Great Sync Pairs for Co-op Battles
You'll almost always want to use a strike sync pair (or two) that deals supereffective damage in co-op battles to make the most of unity bonuses and unity attacks, so it doesn't make much sense to suggest specific sync pairs for offense. Instead, here are three powerful support sync pairs that can make challenging encounters much easier.
Phoebe & Dusclops: This sync pair can do a bit of everything. Dire Hit All + sharply raises the critical-hit rate of all allied sync pairs, Unbreakable Bonds! boosts the move gauge and Attack of all allied sync pairs based on how low Phoebe & Dusclops's HP is, and unlike most support sync pairs, these two can actually dish out some damage. Their Pass It On passive skill doesn't do anything in single-player battles, but in co-op, it passes half of their raised stats on to the sync pair that replaces them after they're defeated.
Marley & Arcanine: This sync pair is popular in certain co-op battles for one big reason: the incredible We're Standing Strong! move. It blocks status conditions on the allied field of play in a similar way as Safeguard in the Pokémon RPGs, and it also does one better: it removes any existing status conditions from all allied sync pairs. It even works when Marley & Arcanine are asleep or frozen, because it's a Trainer move and not a Pokémon move. Consider this sync pair anytime your opponents can inflict sleep or poison.

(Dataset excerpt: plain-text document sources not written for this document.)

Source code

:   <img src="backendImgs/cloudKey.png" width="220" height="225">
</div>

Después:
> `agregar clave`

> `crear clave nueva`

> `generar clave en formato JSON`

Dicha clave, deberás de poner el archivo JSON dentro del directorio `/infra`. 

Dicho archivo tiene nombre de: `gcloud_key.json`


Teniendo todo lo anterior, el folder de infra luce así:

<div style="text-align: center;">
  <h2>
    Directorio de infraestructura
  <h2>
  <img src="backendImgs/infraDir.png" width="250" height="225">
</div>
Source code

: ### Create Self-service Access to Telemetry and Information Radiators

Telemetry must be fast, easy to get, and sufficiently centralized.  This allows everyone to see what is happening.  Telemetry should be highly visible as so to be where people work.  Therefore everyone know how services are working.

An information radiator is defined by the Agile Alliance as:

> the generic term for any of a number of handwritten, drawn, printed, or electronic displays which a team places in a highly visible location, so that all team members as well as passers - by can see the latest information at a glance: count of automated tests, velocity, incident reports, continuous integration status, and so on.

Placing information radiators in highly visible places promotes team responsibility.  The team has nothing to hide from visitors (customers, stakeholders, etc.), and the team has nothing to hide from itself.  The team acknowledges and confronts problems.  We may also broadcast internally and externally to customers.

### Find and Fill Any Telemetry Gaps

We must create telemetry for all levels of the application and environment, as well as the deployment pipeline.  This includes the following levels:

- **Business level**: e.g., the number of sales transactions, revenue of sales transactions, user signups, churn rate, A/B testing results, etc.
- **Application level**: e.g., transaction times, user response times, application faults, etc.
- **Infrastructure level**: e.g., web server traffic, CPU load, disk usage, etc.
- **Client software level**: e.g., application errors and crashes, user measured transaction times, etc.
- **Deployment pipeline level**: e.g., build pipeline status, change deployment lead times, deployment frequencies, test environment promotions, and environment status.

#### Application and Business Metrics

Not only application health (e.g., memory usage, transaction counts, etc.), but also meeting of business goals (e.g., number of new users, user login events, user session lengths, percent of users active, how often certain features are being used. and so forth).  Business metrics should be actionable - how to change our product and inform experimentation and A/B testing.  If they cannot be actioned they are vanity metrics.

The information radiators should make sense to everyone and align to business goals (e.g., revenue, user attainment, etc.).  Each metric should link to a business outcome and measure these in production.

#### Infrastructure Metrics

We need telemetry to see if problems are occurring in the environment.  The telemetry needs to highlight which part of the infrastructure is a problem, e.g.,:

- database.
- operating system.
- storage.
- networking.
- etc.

Roxanne & Nosepass: These two may start as a humble 3★ sync pair, but don't let that fool you. Unlike in most other support sync pairs, in this team it's the Pokémon that makes the strategy, as Nosepass's Wide Guard blocks a single attack that would hit each sync pair on your team. (This does not work on opposing sync moves.) Such attacks normally deal a ton of damage in co-op, so Nosepass can really improve a team's damage output by helping squishier strike sync pairs attack safely. Roxanne's stat buffs are pretty swell, too. Study Buddies! sharply raises the Sp. Atk and Speed of all allied sync pairs, while X Defense All does the same for Defense.